#### Source material
:::
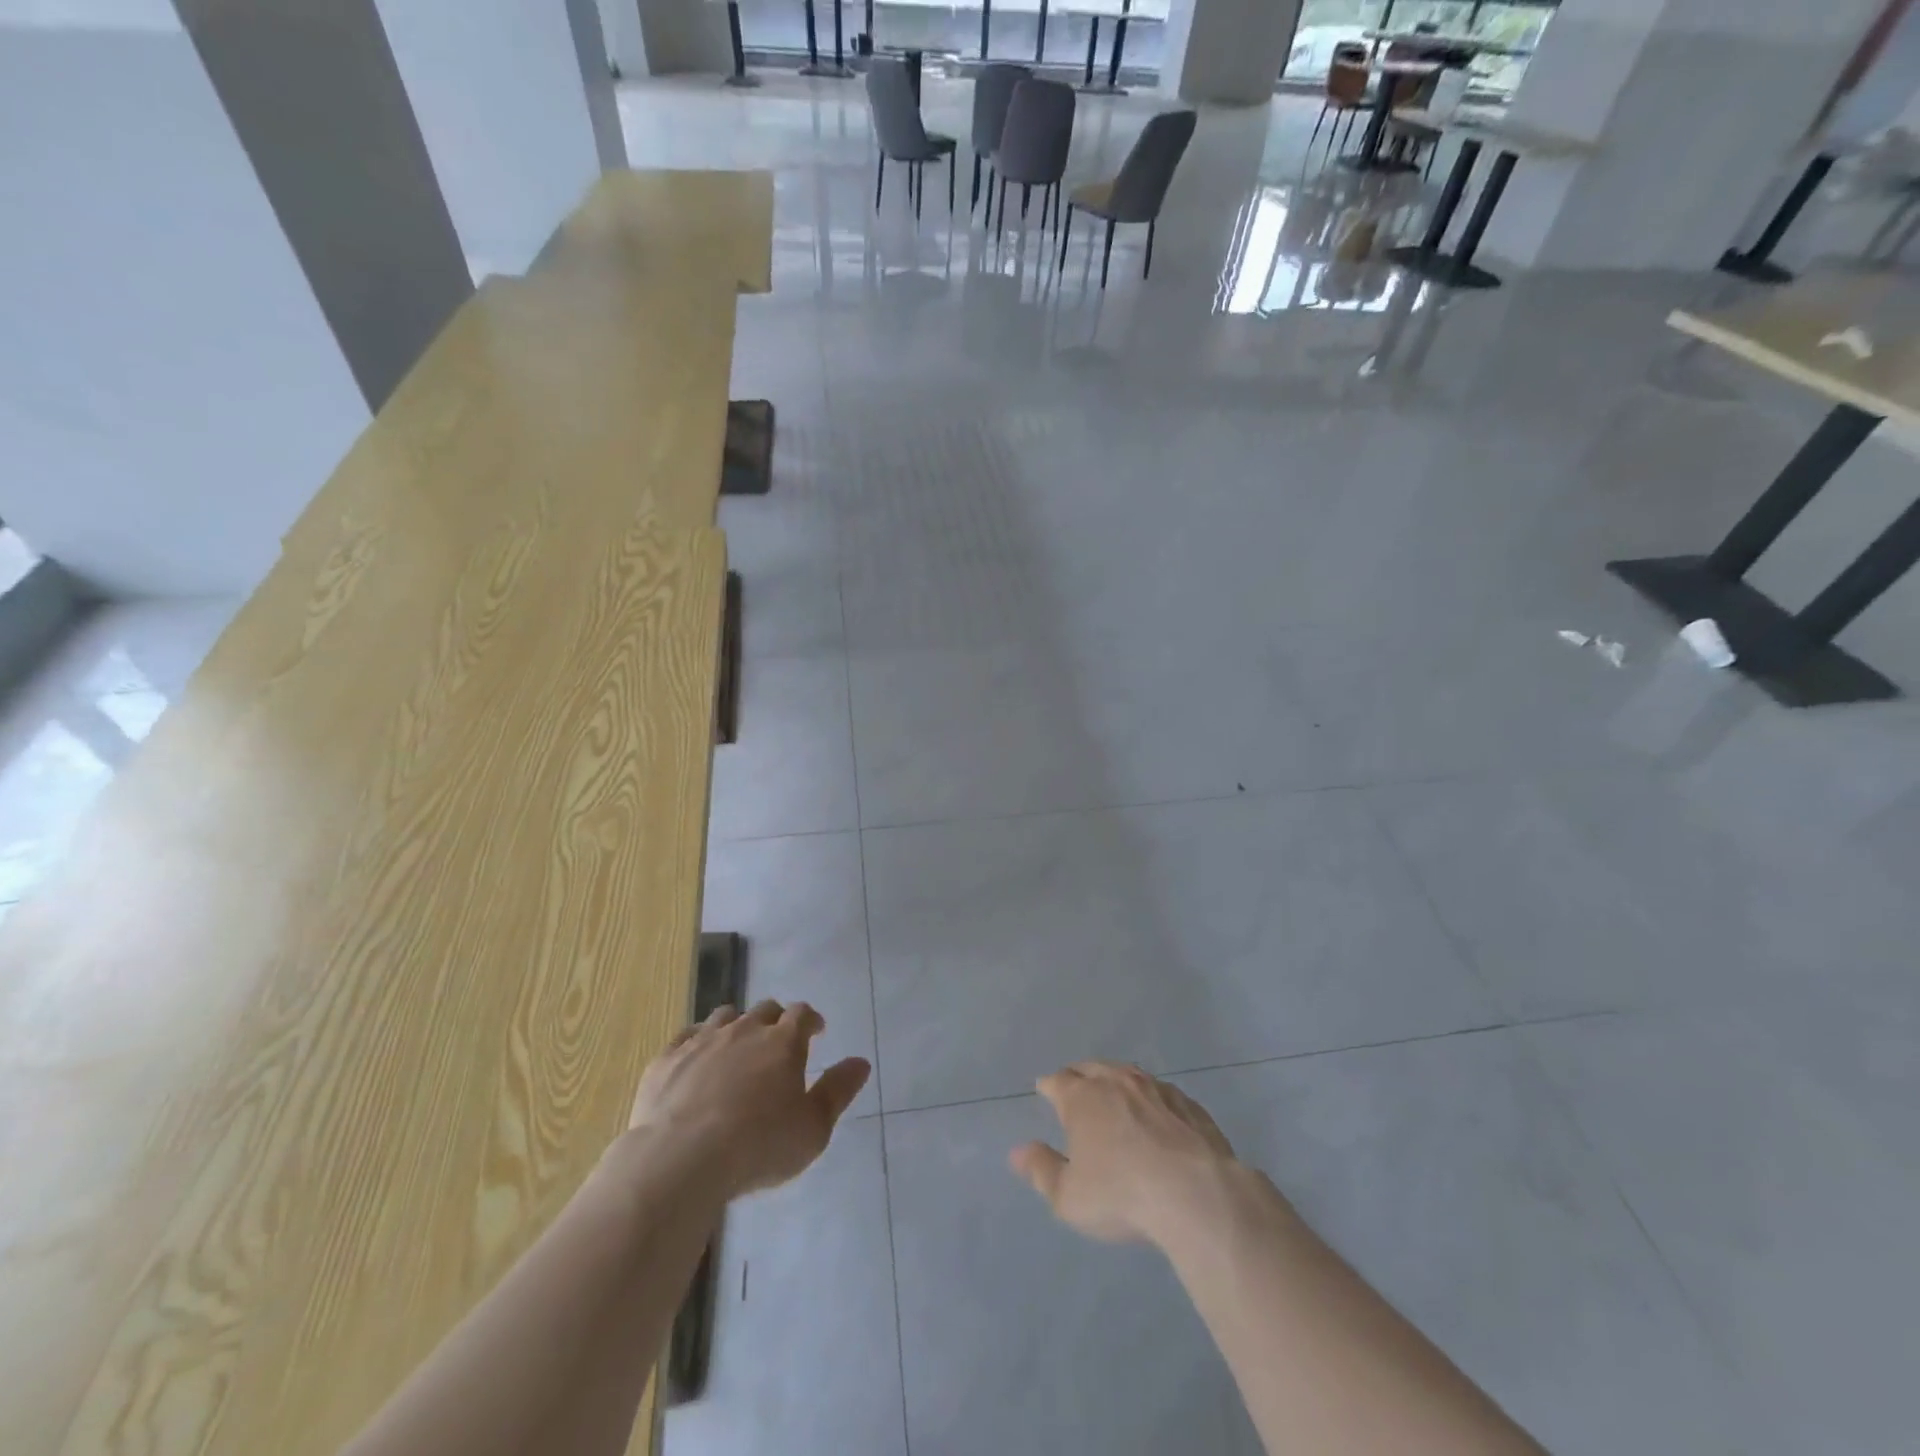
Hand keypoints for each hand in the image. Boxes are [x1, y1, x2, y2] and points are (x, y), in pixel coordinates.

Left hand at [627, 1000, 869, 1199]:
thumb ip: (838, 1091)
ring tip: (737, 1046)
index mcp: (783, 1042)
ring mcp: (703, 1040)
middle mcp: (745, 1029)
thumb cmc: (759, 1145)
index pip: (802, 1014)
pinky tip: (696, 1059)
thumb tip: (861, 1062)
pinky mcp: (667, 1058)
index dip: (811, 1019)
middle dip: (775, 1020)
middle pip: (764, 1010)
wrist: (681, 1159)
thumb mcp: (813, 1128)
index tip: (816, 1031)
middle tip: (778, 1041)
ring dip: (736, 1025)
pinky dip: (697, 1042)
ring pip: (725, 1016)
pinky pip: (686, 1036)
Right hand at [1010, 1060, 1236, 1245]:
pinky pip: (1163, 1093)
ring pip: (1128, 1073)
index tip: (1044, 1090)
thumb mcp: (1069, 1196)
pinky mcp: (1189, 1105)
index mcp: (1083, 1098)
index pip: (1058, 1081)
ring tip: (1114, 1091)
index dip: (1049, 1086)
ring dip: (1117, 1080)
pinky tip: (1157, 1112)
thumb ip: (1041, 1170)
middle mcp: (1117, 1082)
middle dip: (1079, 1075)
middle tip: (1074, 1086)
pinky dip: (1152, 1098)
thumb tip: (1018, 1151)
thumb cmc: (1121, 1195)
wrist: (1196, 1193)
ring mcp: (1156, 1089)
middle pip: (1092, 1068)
:::
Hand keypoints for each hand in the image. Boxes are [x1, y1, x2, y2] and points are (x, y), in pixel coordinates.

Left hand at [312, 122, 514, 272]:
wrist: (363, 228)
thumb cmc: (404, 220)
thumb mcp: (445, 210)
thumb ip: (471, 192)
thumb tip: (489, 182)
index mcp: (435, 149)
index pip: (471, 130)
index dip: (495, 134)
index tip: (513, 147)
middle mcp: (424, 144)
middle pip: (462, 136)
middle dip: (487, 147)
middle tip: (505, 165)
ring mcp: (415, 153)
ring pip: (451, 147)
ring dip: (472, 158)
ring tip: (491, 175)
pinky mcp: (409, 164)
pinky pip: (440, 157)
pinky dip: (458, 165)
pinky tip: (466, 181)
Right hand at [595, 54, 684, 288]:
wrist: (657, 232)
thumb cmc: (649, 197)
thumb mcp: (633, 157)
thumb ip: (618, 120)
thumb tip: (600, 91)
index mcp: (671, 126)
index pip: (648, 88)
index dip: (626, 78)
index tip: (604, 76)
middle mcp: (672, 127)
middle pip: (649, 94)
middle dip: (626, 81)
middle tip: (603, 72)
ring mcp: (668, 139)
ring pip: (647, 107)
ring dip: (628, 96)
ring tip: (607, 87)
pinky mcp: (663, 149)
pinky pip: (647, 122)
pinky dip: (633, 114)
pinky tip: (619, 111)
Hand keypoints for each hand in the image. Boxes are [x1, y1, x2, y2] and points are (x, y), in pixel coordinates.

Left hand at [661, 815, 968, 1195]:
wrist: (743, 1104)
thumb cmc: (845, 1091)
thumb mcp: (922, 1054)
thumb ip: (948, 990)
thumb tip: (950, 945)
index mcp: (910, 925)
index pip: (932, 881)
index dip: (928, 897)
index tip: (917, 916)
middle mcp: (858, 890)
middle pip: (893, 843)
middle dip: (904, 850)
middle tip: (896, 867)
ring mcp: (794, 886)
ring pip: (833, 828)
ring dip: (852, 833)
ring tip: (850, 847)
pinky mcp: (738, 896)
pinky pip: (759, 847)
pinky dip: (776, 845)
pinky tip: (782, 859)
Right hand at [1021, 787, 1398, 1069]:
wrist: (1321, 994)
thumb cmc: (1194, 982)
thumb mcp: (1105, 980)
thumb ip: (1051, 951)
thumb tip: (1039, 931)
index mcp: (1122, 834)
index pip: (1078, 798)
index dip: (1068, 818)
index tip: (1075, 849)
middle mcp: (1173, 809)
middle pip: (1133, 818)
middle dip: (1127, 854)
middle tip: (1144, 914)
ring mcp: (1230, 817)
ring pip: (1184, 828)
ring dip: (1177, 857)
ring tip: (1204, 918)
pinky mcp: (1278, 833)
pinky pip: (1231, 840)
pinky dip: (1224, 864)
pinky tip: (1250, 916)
:::
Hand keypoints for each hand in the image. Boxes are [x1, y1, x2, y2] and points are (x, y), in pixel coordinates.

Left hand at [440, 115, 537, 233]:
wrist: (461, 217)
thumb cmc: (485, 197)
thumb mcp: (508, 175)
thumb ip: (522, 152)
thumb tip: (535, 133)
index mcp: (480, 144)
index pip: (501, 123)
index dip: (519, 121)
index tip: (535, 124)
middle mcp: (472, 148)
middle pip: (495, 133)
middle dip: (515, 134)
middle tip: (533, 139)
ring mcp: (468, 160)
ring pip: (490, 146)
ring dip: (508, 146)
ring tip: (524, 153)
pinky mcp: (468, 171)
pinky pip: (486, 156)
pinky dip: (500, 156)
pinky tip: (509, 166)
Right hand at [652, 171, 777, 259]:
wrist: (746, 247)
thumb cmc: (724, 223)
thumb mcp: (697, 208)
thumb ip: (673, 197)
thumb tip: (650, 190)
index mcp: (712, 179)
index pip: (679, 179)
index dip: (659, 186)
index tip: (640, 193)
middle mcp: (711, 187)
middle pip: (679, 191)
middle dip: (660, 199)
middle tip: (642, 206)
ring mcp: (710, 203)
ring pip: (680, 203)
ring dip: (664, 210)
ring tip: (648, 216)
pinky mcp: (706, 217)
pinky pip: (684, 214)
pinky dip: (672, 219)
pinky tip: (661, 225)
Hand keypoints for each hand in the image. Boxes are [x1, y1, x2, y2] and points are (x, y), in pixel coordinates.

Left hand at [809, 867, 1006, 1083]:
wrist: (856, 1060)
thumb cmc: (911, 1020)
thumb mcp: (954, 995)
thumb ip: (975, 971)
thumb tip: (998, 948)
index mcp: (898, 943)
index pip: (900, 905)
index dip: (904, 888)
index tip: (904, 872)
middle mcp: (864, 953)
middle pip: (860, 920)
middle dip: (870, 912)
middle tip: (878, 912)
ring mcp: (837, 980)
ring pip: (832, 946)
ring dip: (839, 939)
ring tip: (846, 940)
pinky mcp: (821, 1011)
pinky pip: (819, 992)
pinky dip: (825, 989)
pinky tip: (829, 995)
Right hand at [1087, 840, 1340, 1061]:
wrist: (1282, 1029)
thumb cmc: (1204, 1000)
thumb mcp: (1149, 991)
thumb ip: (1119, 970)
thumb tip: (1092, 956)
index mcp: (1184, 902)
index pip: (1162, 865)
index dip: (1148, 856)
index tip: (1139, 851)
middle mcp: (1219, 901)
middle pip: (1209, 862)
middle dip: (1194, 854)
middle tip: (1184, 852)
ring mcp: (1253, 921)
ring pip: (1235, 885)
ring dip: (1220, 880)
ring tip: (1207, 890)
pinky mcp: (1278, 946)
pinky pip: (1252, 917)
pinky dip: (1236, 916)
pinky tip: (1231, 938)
:::
#### What you will do
For this exercise, repeat exactly the lines of the data above from the one with "index mcp: (671, 126)" down to the one with "ring tip: (607, 87)", both end lines included.

#### Solution to this problem
index mcp: (671, 126)
index pip: (648, 88)
index dip: (626, 78)
index tip: (604, 76)
middle mcp: (672, 127)
middle pip: (649, 94)
middle dip: (626, 81)
middle tip: (603, 72)
ring mcp: (668, 139)
ring pip: (647, 107)
ring dip: (628, 96)
ring tip: (607, 87)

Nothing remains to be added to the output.